SOURCE PASSAGE:

------------------------------------------------

Treating COPD
Summarized by Robert W. Griffith, MD
December 19, 2001
(Reviewed: December 5, 2003)
Introduction
Although less people are smoking cigarettes than a few years ago, there's been little effect on the major problem presented by chronic obstructive pulmonary disease (COPD). This condition, known in some countries as chronic bronchitis and emphysema, is the 4th leading cause of death in the USA, and is seen in about 1 in 5 adults. It differs from asthma, in that the drugs normally used to improve breathing difficulties in asthma can't easily reverse the symptoms of COPD.
COPD is a chronic condition, interrupted by occasional acute attacks of severe illness, called exacerbations. These are commoner in winter. Treatment during the stable phase is largely aimed at preventing these acute exacerbations. A recent review of the management of COPD, which was published in the American Family Physician, forms the basis for this summary.
How COPD starts, and develops
Cigarette smoking is incriminated in 90% of cases. Other irritants that are inhaled (for instance, 'smog') and chance infections are sometimes responsible. Chronic inflammation of the cells lining the breathing tubes (bronchi) causes them to swell, secrete mucus, and stop expelling dust particles. There is a chronic cough with sputum, wheezing, and shortness of breath. The walls between the smallest air sacs in the lungs break down, so that larger sacs are formed -- these lead to the condition known as emphysema.
Exacerbations are usually caused by bacterial or viral infections, which can develop quite easily in the abnormal lung tissue.
The survival rate of patients with COPD is not very good -- a 60-year-old smoker with COPD is 4 times more likely to die in the next 10 years than a non-smoking asthmatic. Six out of ten such COPD patients will die before they are 70.

------------------------------------------------

REQUIREMENT 1:
Answer these from the COPD summary:
(a) In what percentage of cases is cigarette smoking incriminated?
(b) In which season are exacerbations commoner?
(c) Where was the review that this summary is based on published?
REQUIREMENT 2:
Does the COPD summary support each statement? Answer yes or no, and quote the words that decide it.
(a) COPD is seen in about 1 in 5 adults.
(b) Exacerbations are usually caused by allergies.
(c) Drugs normally used for asthma can easily reverse COPD symptoms.

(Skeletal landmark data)
------------------------------------------------

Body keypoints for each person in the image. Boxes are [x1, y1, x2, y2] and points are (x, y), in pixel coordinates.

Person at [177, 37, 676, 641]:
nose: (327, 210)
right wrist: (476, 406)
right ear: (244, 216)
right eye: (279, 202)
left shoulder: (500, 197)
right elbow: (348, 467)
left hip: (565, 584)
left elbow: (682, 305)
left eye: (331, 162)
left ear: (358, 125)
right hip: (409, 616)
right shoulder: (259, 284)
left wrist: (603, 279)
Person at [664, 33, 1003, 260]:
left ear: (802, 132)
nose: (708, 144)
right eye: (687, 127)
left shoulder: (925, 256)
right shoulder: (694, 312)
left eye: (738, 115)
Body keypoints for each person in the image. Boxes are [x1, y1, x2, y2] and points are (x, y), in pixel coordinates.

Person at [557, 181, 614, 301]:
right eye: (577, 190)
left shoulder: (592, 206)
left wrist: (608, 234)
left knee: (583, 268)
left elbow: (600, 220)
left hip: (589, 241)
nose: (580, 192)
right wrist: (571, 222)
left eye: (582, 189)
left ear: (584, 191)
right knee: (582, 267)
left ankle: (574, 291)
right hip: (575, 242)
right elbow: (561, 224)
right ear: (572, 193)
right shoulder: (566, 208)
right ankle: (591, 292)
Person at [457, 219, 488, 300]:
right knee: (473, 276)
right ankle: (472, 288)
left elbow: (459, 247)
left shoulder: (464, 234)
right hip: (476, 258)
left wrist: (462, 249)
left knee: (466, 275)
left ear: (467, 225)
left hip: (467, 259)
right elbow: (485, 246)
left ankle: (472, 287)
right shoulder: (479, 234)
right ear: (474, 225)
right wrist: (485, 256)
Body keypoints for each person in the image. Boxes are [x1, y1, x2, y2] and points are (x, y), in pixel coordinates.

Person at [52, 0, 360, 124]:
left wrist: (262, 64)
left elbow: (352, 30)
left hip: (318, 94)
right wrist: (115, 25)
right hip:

------------------------------------------------

EXERCISE RESULT 1:
(a) 90%
(b) Winter
(c) In the American Family Physician

EXERCISE RESULT 2:
(a) Yes: "is seen in about 1 in 5 adults"
(b) No: "Exacerbations are usually caused by bacterial or viral infections"
(c) No: "the drugs normally used to improve breathing difficulties in asthma can't easily reverse the symptoms of COPD"